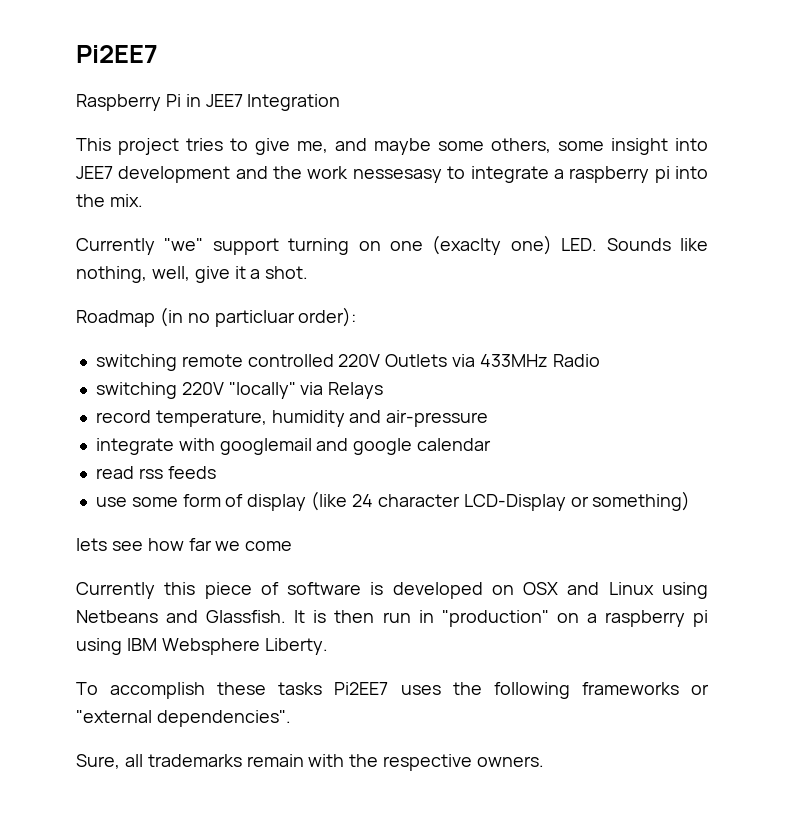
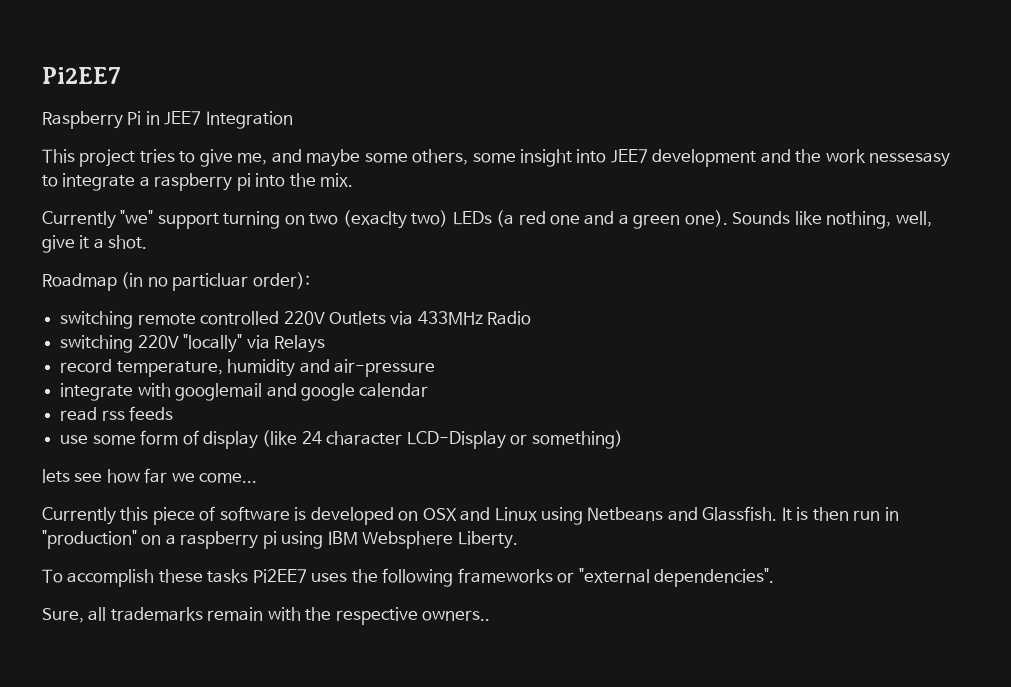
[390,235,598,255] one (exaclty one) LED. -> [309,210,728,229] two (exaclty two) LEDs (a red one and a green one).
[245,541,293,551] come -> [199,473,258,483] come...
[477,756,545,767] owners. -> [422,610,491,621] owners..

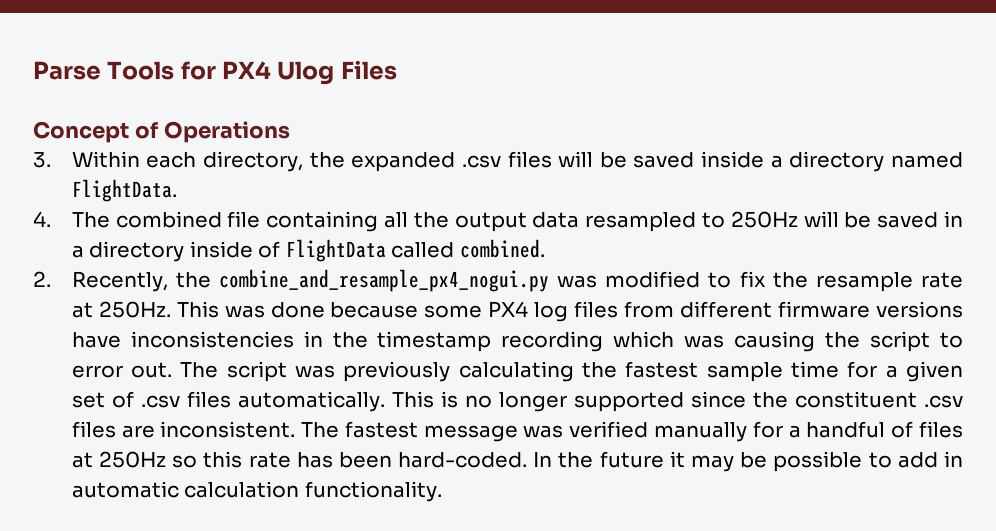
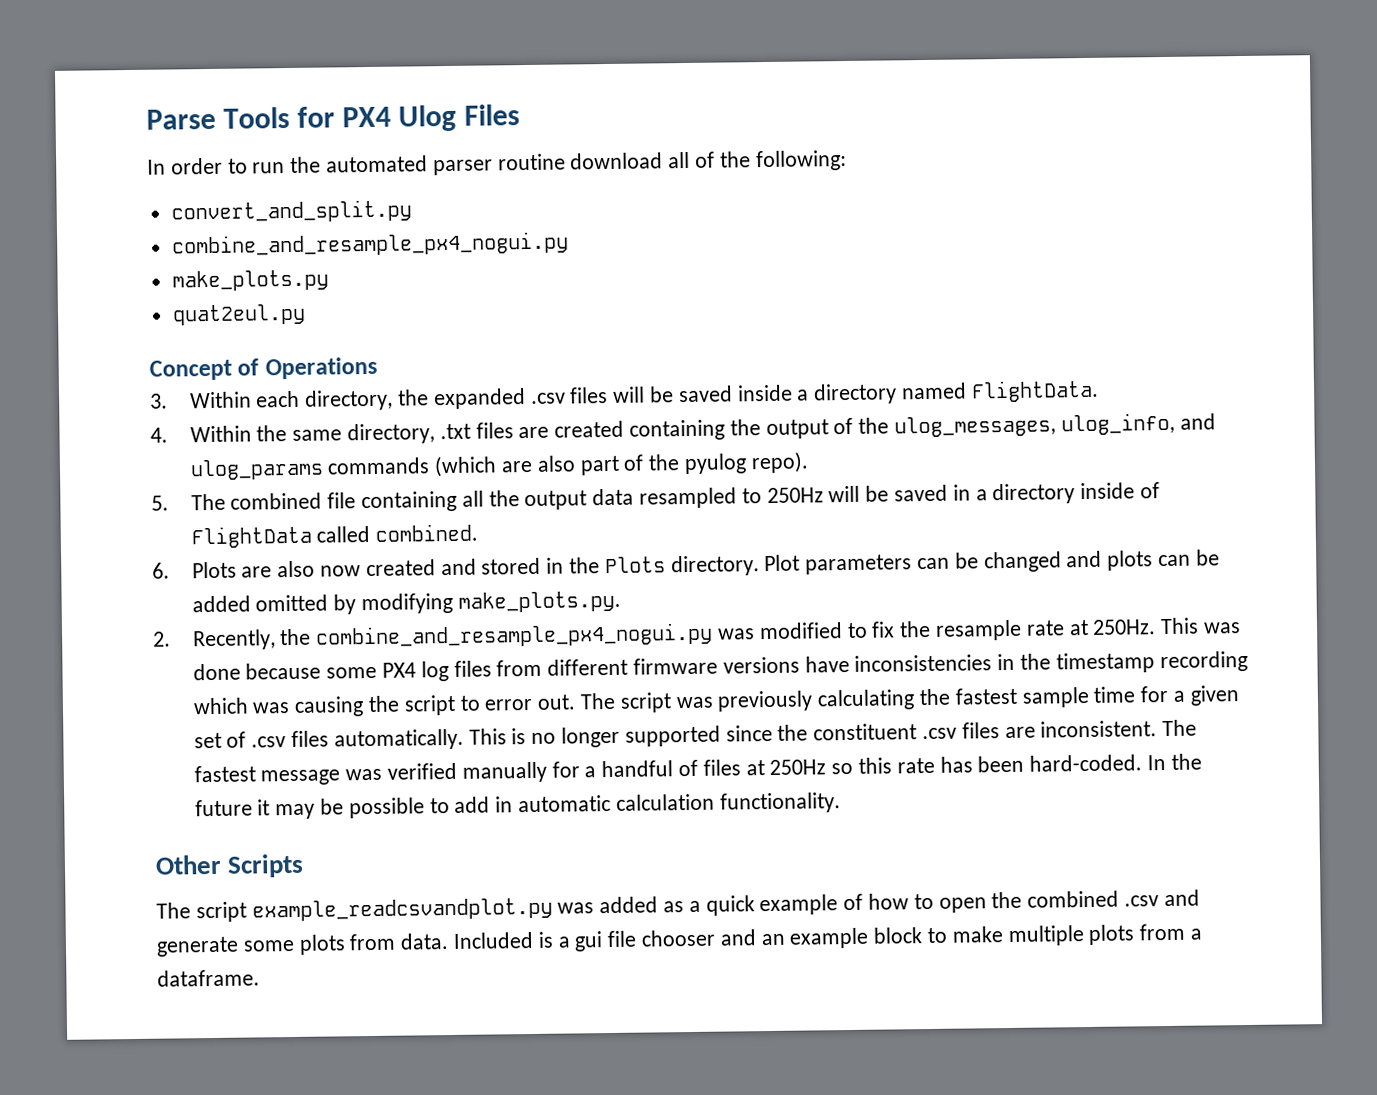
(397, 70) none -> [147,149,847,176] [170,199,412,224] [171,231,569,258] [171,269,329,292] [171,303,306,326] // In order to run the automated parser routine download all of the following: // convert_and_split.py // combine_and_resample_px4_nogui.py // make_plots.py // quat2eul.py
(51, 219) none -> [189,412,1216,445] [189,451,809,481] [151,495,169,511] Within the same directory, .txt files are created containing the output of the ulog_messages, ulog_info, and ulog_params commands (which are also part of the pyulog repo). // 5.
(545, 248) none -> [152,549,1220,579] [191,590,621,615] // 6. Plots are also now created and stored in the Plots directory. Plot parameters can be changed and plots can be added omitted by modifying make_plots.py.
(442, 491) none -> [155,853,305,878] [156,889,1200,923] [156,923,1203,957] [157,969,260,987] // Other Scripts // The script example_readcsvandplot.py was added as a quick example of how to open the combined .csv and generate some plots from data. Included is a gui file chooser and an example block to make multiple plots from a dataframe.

Your task
Determine the count of lines in the data above with the string "also" in them, and give that count alone.

Answer box
2